- _RAW DATA_

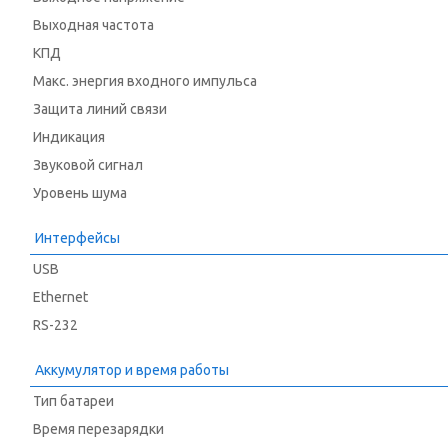
Выходная частота
КПД
Макс. энергия входного импульса
Защита линий связи
Индикация
Звуковой сигнал
Уровень шума
Интерфейсы
USB
Ethernet
RS-232
Аккумулятор и время работы
Тип батареи
Время перезарядки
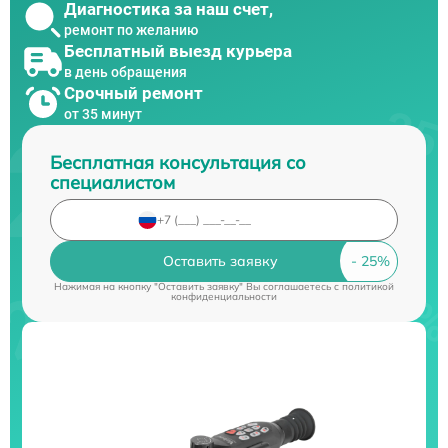
Диагностика за наш счет,
ремонт по желанию
Бесплатный выезд курьера
в день обращения
Срочный ремонт
от 35 минут
Бесплатная консультация со
специалистом
Оставить заявку
Нажимая на кнопку "Оставить заявку" Вы соглашаетесь c
политикой
конфиденциальности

- _EXERCISE OBJECTIVE_
Determine the number of lines in the data above that hold "Оставить", and reply with that number alone.

- _FINISHED TASK_
2